An elementary-school teacher in Cambridge, Mass., Nora has been a perennial good girl, the kind of neighbour "whose trash is always tidy, who smiles brightly in the stairwell … and who, behind closed doors, never makes a sound."

At 42, she's bitterly aware of having achieved spinsterhood and beginning a concomitant descent into invisibility. Once, she'd dreamed of making art and babies, of being "the smocked artist at work in her airy studio, the children … frolicking in the sun-dappled garden." So what happened? What calamity intervened between Nora and her dream?

Niceness. Banal acquiescence to the wishes of others. "The hubris of it, thinking I could be a decent human being and a valuable member of family and society, and still create!" she rails. In her essay, Smith says we don't traditionally associate ruthlessness with females; Nora, too, links her failure with gender. The trick of being a real artist, she posits, is to possess a kind of myopia, "to turn your back on all the suffering and contemplate, unmolested, your own desires above all." Men, she says, are the ones who have this figured out, who manage "to see everything else – everyone else – as expendable."

So it causes a bit of frisson when Sirena Shahid enters the story: a woman and an artist and a mother and a wife. Sirena is Italian; her husband, Skandar, Lebanese. They live in Paris, but are spending a year in Cambridge, where Skandar is writing a book. Their son is a student in Nora's Grade 3 class, and when a racially charged playground incident sends him to the emergency room, Nora's involvement with the family deepens beyond school grounds.

The Woman Upstairs, although set almost entirely in Massachusetts, is informed by its protagonist's naive idealization of a wider, more exotic world. "I've often wondered how much of the Shahids' appeal stemmed from their foreignness," Nora says. And when she and Sirena forge a connection as artists – they wind up sharing a studio – their very creations evoke other worlds. Nora works in miniature, keeping faith with the past: she builds tiny replicas of long-dead female artists' bedrooms. Sirena works on a grand scale, faithful to nothing but her fantastic vision: she creates a multimedia wonderland through which patrons can wander.

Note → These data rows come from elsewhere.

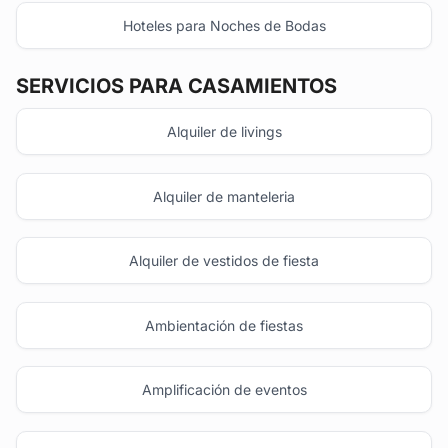
Hoteles para Noches de Bodas
SERVICIOS PARA CASAMIENTOS
Alquiler de livings
Alquiler de manteleria
Alquiler de vestidos de fiesta
Ambientación de fiestas
Amplificación de eventos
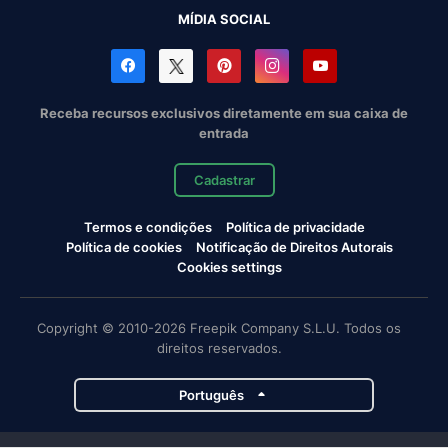
MÍDIA SOCIAL
Receba recursos exclusivos diretamente em sua caixa de
entrada
Cadastrar
Termos e condições
Política de privacidade
Política de cookies
Notificação de Direitos Autorais
Cookies settings
Copyright © 2010-2026 Freepik Company S.L.U. Todos os
direitos reservados.
Português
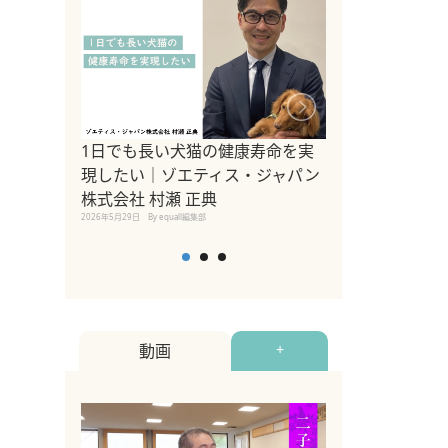
1日でも長い犬猫の健康寿命を実
Sippo Fest
現したい｜ゾエティス・ジャパン
タ)×equall
株式会社 村瀬 正典
レーナー今村真
2026年5月29日
By equall編集部
トの魅力とイベ
点も解説
2026年5月12日
By equall
動画
+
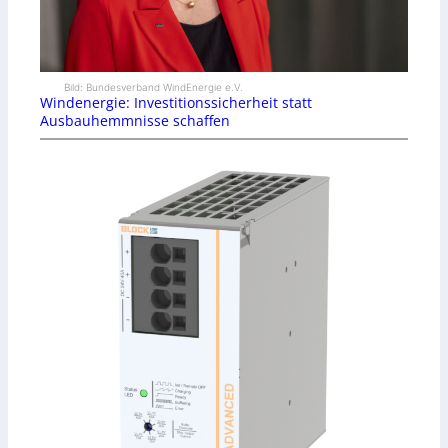
Bild: Bundesverband WindEnergie e.V.
Windenergie: Investitionssicherheit statt
Ausbauhemmnisse schaffen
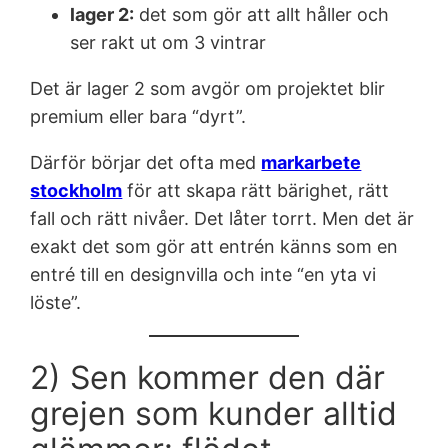
lager 2:
det som gör att allt håller och
ser rakt ut om 3 vintrar
Det är lager 2 som avgör om projektet blir
premium eller bara “dyrt”.
Därför börjar det ofta med
markarbete
stockholm
för att skapa rätt bärighet, rätt
fall och rätt nivåer. Det låter torrt. Men det är
exakt det som gör att entrén känns som en
entré till en designvilla och inte “en yta vi
löste”.
2) Sen kommer den där
grejen som kunder alltid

When Nora sets aside her own work to assist with this installation (which will bring Sierna fame), she finds herself "crazy" with happiness, "in love with love," besotted by the Shahids and all they seem to represent. She observes of Sirena admiringly, "Maybe that, really, is as good a definition as any of an artist in the world: a ruthless person." But Messud allows us to see what Nora, in her solipsistic exultation, cannot, and we are hardly surprised when that ruthlessness spells the sickening ruin of her illusions in the book's final pages.

Messud, the least myopic of artists, has written a tale whose uneasy energy derives from the imploded diffidence of its protagonist, a woman whose fault lies not in the absence of ruth, but in her failure to fully realize herself.

Leah Hager Cohen's most recent novel is The Grief of Others.